On September 7, 2016, the Fifth Circuit in GlobeRanger Corp. v. Software AG affirmed a $15 million judgment in a trade secret case.  Although much of the opinion focused on jurisdictional issues, the portion of the opinion on damages is noteworthy because—in this ever-changing climate on damages law in intellectual property cases—it is helpful to have an opinion that provides a guidepost for an adequate damages model instead of a critique of a flawed damages model.

In the GlobeRanger case, GlobeRanger accused Software AG of misappropriating its trade secrets relating to radio frequency identification (RFID) technology.  GlobeRanger was subcontracting for the Navy RFID systems on a smaller basis (i.e., Navy base-by-base), but when the Navy ultimately wanted an enterprise-wide RFID system, it ceased its business with GlobeRanger and contracted with Software AG.  Thereafter, when Software AG was creating the Navy’s enterprise-wide system, it accessed GlobeRanger’s trade secrets and then GlobeRanger sued for misappropriation of trade secrets.
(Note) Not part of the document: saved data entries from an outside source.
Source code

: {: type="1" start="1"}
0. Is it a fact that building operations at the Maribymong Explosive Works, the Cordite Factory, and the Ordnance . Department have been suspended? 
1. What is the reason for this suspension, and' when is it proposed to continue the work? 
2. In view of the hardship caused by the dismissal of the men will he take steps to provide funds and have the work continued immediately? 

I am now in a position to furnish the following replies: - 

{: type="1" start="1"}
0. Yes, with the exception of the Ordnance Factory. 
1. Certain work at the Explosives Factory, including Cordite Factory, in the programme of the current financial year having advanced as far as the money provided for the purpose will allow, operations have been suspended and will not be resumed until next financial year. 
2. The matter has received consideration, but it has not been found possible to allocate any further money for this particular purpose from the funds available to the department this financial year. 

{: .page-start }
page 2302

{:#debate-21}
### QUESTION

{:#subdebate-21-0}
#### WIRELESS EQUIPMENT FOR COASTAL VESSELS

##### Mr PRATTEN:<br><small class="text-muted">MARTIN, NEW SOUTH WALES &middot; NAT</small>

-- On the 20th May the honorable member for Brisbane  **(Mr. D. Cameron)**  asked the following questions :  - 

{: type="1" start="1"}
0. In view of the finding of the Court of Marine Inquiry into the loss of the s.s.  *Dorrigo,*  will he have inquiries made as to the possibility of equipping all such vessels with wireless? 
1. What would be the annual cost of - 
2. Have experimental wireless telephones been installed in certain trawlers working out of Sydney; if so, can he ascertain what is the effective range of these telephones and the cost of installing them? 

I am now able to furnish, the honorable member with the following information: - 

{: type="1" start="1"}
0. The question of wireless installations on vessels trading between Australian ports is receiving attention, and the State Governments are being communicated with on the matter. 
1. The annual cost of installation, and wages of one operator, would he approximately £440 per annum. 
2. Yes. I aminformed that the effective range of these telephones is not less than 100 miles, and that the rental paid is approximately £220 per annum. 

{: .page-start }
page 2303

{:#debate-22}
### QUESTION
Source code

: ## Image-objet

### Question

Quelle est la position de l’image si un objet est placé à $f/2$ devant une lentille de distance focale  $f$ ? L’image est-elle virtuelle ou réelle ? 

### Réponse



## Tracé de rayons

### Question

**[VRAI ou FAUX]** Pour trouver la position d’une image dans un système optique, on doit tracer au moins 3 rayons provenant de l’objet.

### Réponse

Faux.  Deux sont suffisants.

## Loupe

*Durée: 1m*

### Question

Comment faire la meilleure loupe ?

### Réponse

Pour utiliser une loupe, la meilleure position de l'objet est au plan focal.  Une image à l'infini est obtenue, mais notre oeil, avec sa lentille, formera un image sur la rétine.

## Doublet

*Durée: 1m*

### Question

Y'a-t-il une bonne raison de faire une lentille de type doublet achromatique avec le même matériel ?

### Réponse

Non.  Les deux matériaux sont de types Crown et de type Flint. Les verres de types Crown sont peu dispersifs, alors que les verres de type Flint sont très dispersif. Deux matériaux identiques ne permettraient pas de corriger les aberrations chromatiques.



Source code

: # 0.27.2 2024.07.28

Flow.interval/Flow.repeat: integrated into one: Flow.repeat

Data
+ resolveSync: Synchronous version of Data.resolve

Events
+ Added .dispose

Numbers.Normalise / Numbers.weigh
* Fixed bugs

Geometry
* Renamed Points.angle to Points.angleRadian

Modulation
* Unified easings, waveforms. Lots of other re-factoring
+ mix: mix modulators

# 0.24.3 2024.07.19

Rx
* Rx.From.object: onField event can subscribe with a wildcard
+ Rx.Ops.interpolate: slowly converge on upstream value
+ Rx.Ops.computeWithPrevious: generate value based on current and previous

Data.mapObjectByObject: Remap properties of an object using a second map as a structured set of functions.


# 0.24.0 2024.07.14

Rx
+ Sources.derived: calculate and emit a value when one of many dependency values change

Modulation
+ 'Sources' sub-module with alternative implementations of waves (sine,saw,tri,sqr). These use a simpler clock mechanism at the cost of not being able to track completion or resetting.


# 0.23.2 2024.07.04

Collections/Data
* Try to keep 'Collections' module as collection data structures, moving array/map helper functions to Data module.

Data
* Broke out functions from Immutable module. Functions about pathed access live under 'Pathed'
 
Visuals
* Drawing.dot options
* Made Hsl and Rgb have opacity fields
At the district court level, the jury determined that Software AG misappropriated GlobeRanger’s trade secrets and found that the damages were $15 million.  On appeal, among other issues, Software AG asserted that (a) GlobeRanger’s expert’s damages model was flawed and (b) that the $15 million award was excessive.  As explained below, the Fifth Circuit rejected both arguments.

GlobeRanger’s expert gave an opinion that the appropriate damages were $19.7 million based on an unjust enrichment theory rooted in research and development costs that Software AG avoided.  The expert calculated the $19.7 million in research and development costs based on the amount GlobeRanger had spent on the trade secrets it had used for its Navy solution.  Even though the Fifth Circuit recognized that the expert failed to consider factors like Software AG’s preexisting RFID capabilities and that a more precise damages model might have been possible, the Fifth Circuit did not find that the district court should have struck the expert’s testimony.  Rather, the Fifth Circuit recognized that Texas takes a flexible and imaginative approach to damages and that for an unjust enrichment theory, the costs a plaintiff spent on development—which is the method used by GlobeRanger’s expert—can be a proxy for the costs the defendant saved.

With respect to the $15 million award being excessive, Software AG argued that because it only earned $860,000 in profits on the Navy project, it was excessive to pay $15 million in damages.  But the Fifth Circuit disagreed and reiterated that plaintiffs are not limited to damages based on the misappropriator’s profits.  This is because the wrongdoer should not benefit from the hindsight perspective that its gamble of misappropriating trade secrets was not so profitable.  As such, Software AG was liable for damages that was more than fifteen times its profits on the project at issue.

The GlobeRanger case, therefore, teaches an important lesson for plaintiffs and defendants in trade secret theft cases.  For plaintiffs, be sure not to limit your damages theories to those based on the defendant’s revenues and profits, such as lost profits or reasonable royalty models.  And for defendants, be aware that if found liable for trade secret theft your exposure can be much greater than your profits.